So yeah, here is our interview. Jill and Derek, could you please introduce yourself and tell us a little bit about your new book? Yeah, so I am Jill Dillard. I'm Derek Dillard. And we just wrote a book called Counting the Cost. It's a memoir, so it tells about my life growing up in the Duggar family as the fourth born of 19 children. Derek and I met on the show. We had our first baby as part of that, our wedding, like all of the things that we did.

All of our early relationship from the time we began what we would call dating, but called courting for the purposes of the show until after we were pregnant with our second child. Wow. So many milestones on television. You said that it was called courting for the purposes of the show. Was it called courting for the purposes of your life or was that kind of language that you were supposed to use for the purposes of the show?

That was the language that I grew up hearing because my family was part of a group called IBLP, the Institute in Basic Life Principles.

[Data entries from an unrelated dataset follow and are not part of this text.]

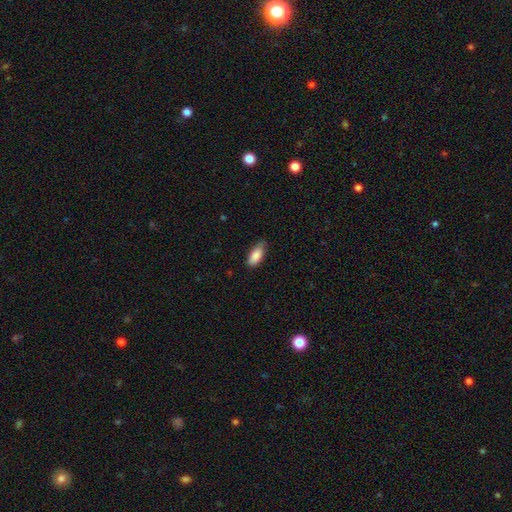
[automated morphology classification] A smooth galaxy with no disk features (87%) that is in between round and cigar-shaped (84%). Merging: none (72%).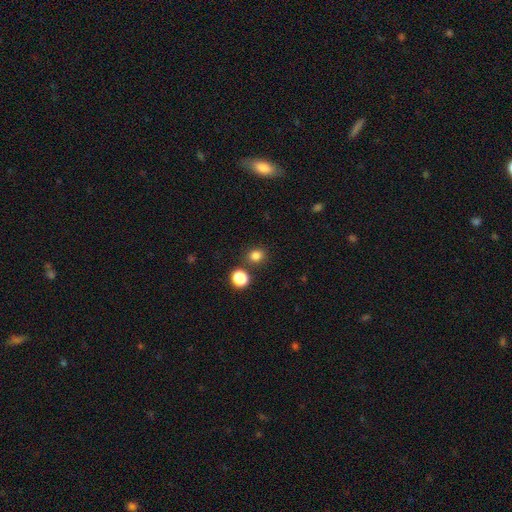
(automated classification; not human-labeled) Smooth or featured? Predicted: smooth (p=0.82). How rounded? Predicted: round (p=0.73). Merging? Predicted: none (p=0.81).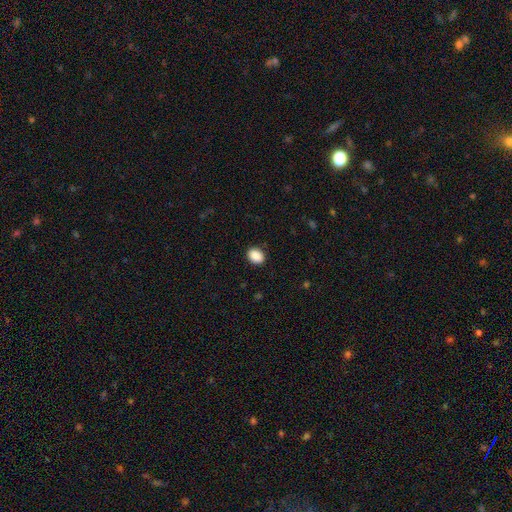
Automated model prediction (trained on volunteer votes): Smooth or featured? smooth (90%)
How rounded? in between (65%)
Merging? none (90%)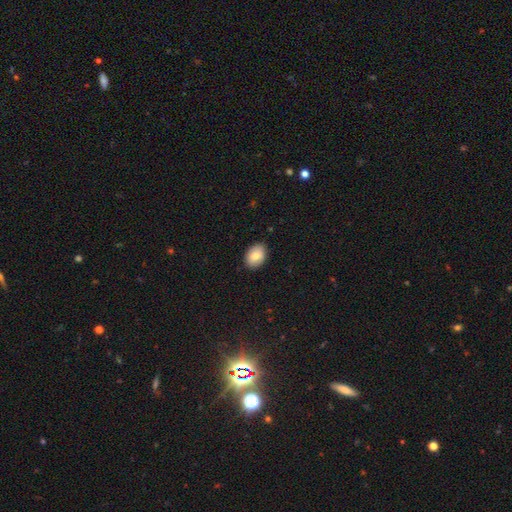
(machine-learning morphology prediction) type=smooth (79%); roundness=in between (79%); merging=none (86%).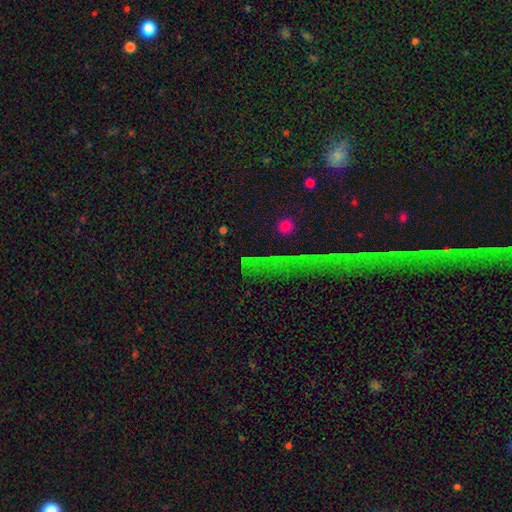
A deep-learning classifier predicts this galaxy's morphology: Overall: star or artifact (65%).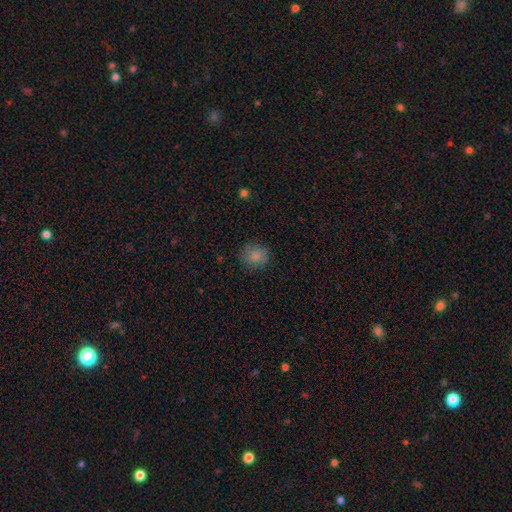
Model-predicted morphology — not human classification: type=smooth (84%); roundness=round (81%); merging=none (82%).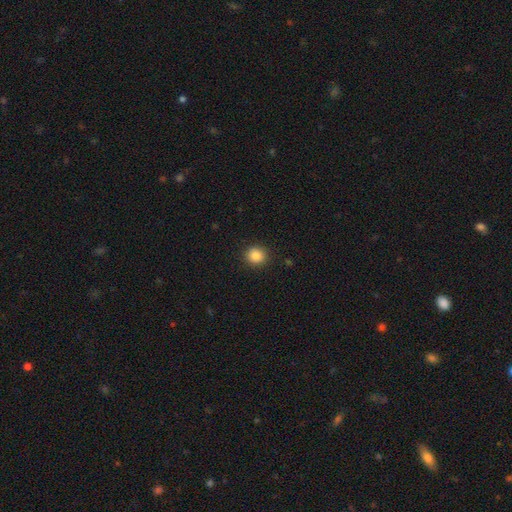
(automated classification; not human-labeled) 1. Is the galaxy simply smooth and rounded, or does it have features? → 86% smooth, 10% star or artifact, 4% featured or disk.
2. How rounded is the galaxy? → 87% round, 12% in between, 1% cigar-shaped.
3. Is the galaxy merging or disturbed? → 91% none, 6% minor disturbance, 2% major disturbance, 1% merger.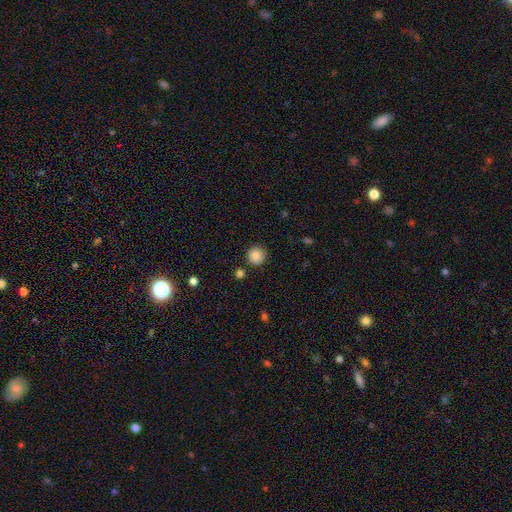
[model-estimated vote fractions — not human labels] Morphology: type=smooth (87%); roundness=round (93%); merging=none (86%).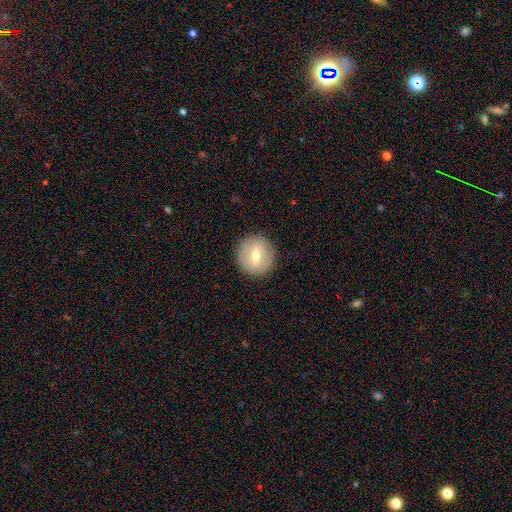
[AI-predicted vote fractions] A smooth galaxy with no disk features (57%) that is round (93%). Merging: none (89%).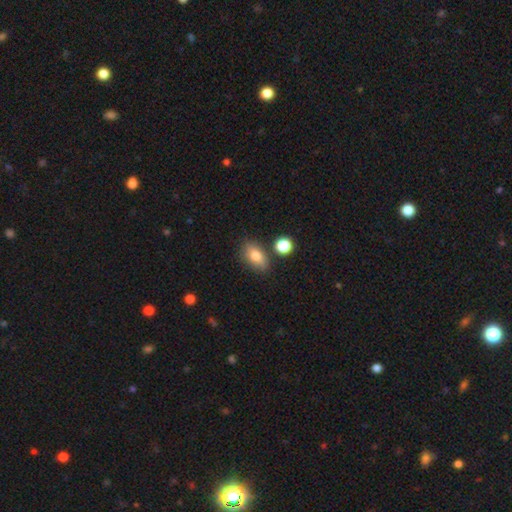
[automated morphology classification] A smooth galaxy with no disk features (79%) that is in between round and cigar-shaped (84%). Merging: none (74%).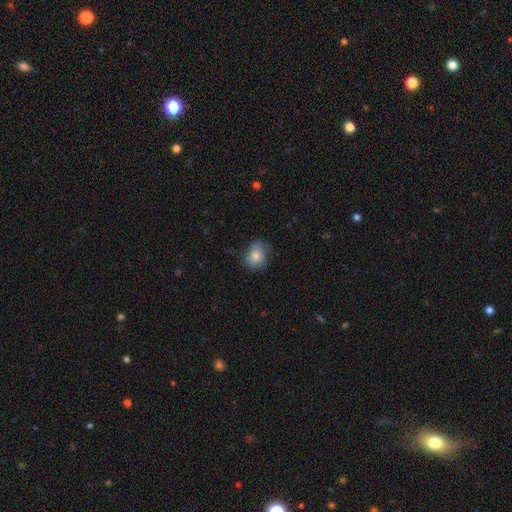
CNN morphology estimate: A smooth galaxy with no disk features (81%) that is round (52%). Merging: none (68%).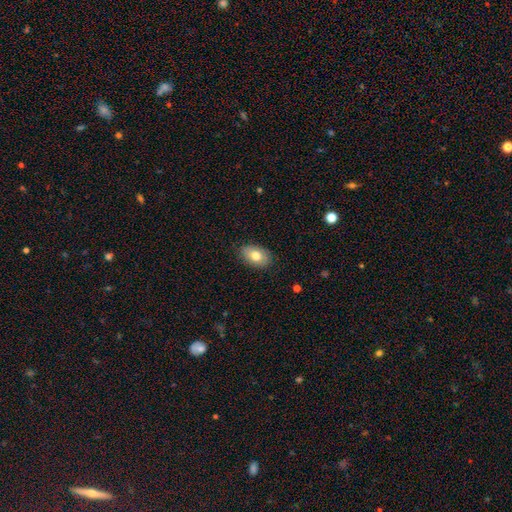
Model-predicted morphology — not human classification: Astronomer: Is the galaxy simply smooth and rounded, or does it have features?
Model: smooth — 77%.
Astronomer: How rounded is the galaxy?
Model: in between — 88%.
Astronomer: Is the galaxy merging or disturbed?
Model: none — 85%.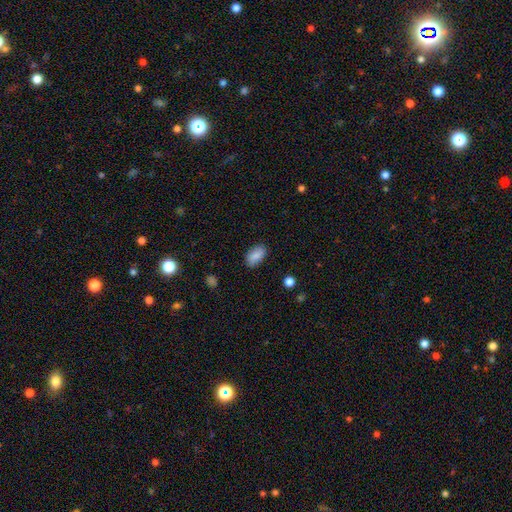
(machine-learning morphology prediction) smooth_or_featured: smooth (p=0.84) [alt: featured or disk p=0.08]
how_rounded: in between (p=0.93) [alt: round p=0.05]
merging: none (p=0.84) [alt: minor disturbance p=0.12]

And that was kind of, they didn't coin the phrase. Obviously it's like an old term. When we were approaching dating and all of that, it was this whole like purity culture movement thing that used the old term as a phrase that was very known in my circles. So growing up, that's what we called it. But at the same time, I feel like

the show really hung on to the term courting because they're like, oh, they like... Anything that's different. Anything that's different or like people would be like, oh, wow, that's weird. Like for lack of a better description. Yeah. For sure. Because it's TLC. It's like voyeuristic. For those who don't know, could you explain how the opportunity of making a reality show about your family came your way? Who made the decision to move forward with that and like why it seemed like a good idea? Yeah. My...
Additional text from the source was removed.